Testo della pagina
Desidero quindi appellarmi alle vostre menti libere e pensanti con una semplice proposta
APE VOLONTARIA SENZA BANCHE E ASSICURAZIONI
Egregi Signori, l’INPS – che già dovrà dedicare risorse a questa facoltà offerta a chi ne ha i requisiti – può benissimo effettuare il prestito in prima persona, non c’è alcun bisogno di andare a scomodare le banche, complicando la vita di tutti. Immaginate la procedura: nell’attuale legge l’apista deve prima rivolgersi all’Inps, poi andare dalla banca e poi ancora dall’assicurazione, infine se e quando queste ultime due istituzioni gli danno l’ok, deve tornare dall’Inps che prende contatto con le altre due, fino a quando la banca a un certo punto riterrà che può iniziare ad erogare, e dovrà inviare copia all’Inps, etc.
Invece nella mia modesta proposta l’apista si rovolge all’inps e finisce lì, fa tutto l’Inps, facile, semplice.
Si obietterà: e l’INPS dove prende i soldi? Premesso che parliamo di cifre molto basse, a tenersi larghi larghi si potrebbe arrivare a 1 miliardo di euro di fabbisogno annuo. Ebbene L’INPS ne farà richiesta al MEF che a sua volta aumenterà le emissioni di BTP per l’anno in questione dell’importo richiesto. Faccio sommessamente notare che ogni anno si emettono centinaia di miliardi di BTP, quindi uno in più non fa alcuna differenza, ma proprio nessuna. L’INPS farà pagare al pensionato il tasso d’interesse pagato dal MEF sulla emissione cui lui partecipa (ad esempio, per ora meno del 2%, invece del 3,5% che le banche vogliono applicare).
Qualcuno dirà che l’Europa non darà il permesso: ah ah ah. Avrete certamente la capacità di spiegare all’Europa che emettere 301 miliardi al posto di 300 miliardi (faccio l’esempio per semplificare), non solo non ha impatto, ma per giunta questo miliardo aggiuntivo è l’unico garantito rappresentando un prestito coperto dalle pensioni che lo stesso prenditore emette. Dunque non solo l’Europa non potrà fare alcuna reale obiezione, ma per giunta è probabile che ci copi l’idea!

Dati dell'esercizio
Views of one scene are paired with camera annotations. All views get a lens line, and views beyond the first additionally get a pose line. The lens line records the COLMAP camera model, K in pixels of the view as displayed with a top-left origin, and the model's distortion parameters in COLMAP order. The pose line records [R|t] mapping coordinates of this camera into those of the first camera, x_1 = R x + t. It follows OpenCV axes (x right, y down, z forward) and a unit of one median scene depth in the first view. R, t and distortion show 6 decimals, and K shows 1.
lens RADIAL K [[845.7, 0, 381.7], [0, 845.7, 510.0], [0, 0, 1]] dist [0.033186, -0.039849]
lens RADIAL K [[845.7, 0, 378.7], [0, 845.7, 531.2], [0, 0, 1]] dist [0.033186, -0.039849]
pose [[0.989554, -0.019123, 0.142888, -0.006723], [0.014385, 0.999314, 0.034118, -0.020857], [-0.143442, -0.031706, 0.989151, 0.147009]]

Cosa farai
1. Secondo il testo sulla proposta per l'APE volontaria, quale tasso d'interesse vogliono applicare le banche?
2. Elenca, in ordine, i passaggi che l'apista deve compiere con la legge attuale secondo il testo sulla proposta per l'APE volontaria.
3. Scrivi il seguito del testo sulla proposta per l'APE volontaria, a partire dalla sua ultima frase.

Elenco risposte
1. Il 3,5%.

2.
1. Rivolgersi all'Inps.
2. Andare dalla banca.
3. Andare dall'assicurazione.
4. Tornare dall'Inps, se e quando banca e assicurazione danno l'ok.

3.
Egregi Signori, andando al capitolo Assicurazioni sulla vita caso morte, trattasi di un meccanismo che non può oggettivamente stare in piedi applicato in modo indifferenziato a 67enni con situazioni mediche e genetiche completamente diverse. Ci vorrebbero premi individuali e non uno medio uguale per tutti che finirà per penalizzare il 67enne in buone condizioni e favorire quello malmesso. INVECE si potrebbe tagliare la testa al toro e FARNE a meno in base al seguente semplice ragionamento:
se il debitore vive fino a 87 anni, ovviamente per definizione non ci sarebbe bisogno di alcuna assicurazione;
se viceversa muore subito, cioè all’inizio della fine del prestito quindi a 67 anni, l’INPS beneficia di un risparmio di almeno il 40% (qualora esista la reversibilità, altrimenti beneficia del 100%) per almeno 13 anni – ipotizzando che il pensionato avrebbe dovuto vivere come da media fino a 80 anni- che rappresenta un importo superiore al prestito erogato, come facilmente dimostrabile con le tabelle numeriche che sono pronto a fornire ai vostri egregi uffici, se necessario.
Inutile aggiungere che nel caso il pensionato muoia a metà strada, ad esempio a 73-74 anni, avrà già rimborsato parte del prestito per cui il ragionamento sarà valido per la restante parte.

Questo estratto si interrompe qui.